Intanto la gente è stufa di balle, d’essere
presa in giro e tartassata, stanca di disoccupazione e di recessione,
imputabili, in definitiva, ai governanti e ai loro padroni dislocati in Europa
e in altri continenti. La trama sta venendo a galla. La rassegnazione della
maggioranza silenziosa giunge agli sgoccioli.
In Emilia, la Lega ha fatto centro, ha conquistato
il secondo posto, tuttavia i suoi voti sono diminuiti. Berlusconi naviga nella
tormenta a vele stracciate, dopo essersi appigliato a una gonnella e ai diritti
degli omosessuali, dopo aver posposto il diritto di Dio ai sondaggi d’opinione
per cui, dando una mano alla carrozza sodomitica, conserverebbe una miseria di
voti.
Dovunque
il guardo giro: “non c’è chi sia giusto, non c’è chi abbia intelligenza,
non c’è chi cerchi Dio; tutti sono usciti di strada, sono insieme diventati
inutili; non c’è chi faccia il bene, non ce n’è neppure uno.
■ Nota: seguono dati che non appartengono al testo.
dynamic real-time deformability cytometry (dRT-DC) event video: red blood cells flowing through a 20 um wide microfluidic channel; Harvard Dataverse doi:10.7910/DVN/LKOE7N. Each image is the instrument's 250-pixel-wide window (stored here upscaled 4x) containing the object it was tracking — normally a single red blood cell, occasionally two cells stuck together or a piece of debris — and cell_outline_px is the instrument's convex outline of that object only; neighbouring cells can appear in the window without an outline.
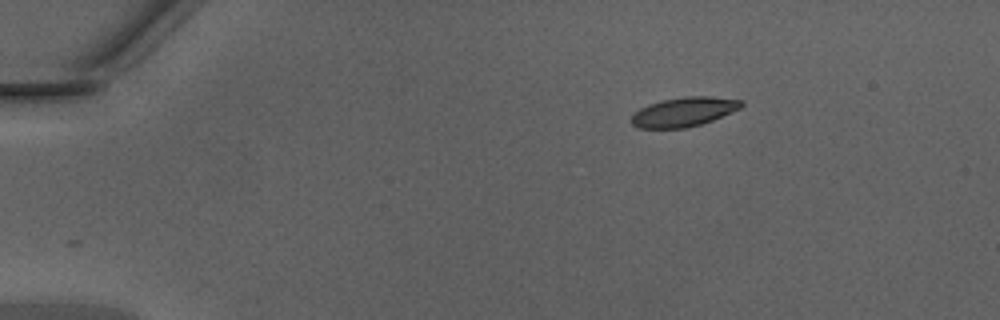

La loro gola è un
aperto sepolcro, tessono inganni con le loro lingue… non è dinnanzi ai loro
occhi il timore di Dio” (Rm. 3, 10-18); tutti sono tornati pagani, conformi
alla volontà dell’UE, che ha sradicato le sue radici cristiane, o, peggio,
tradiscono il Signore paganeggiando.
Eppure Dio domina immensamente nel panorama
funesto, resta in esso visibile, non già agli evanescenti uomini di buona volontà citati da Bergoglio e dai suoi immediati
predecessori, ma a quelli veri, sodi e fedeli.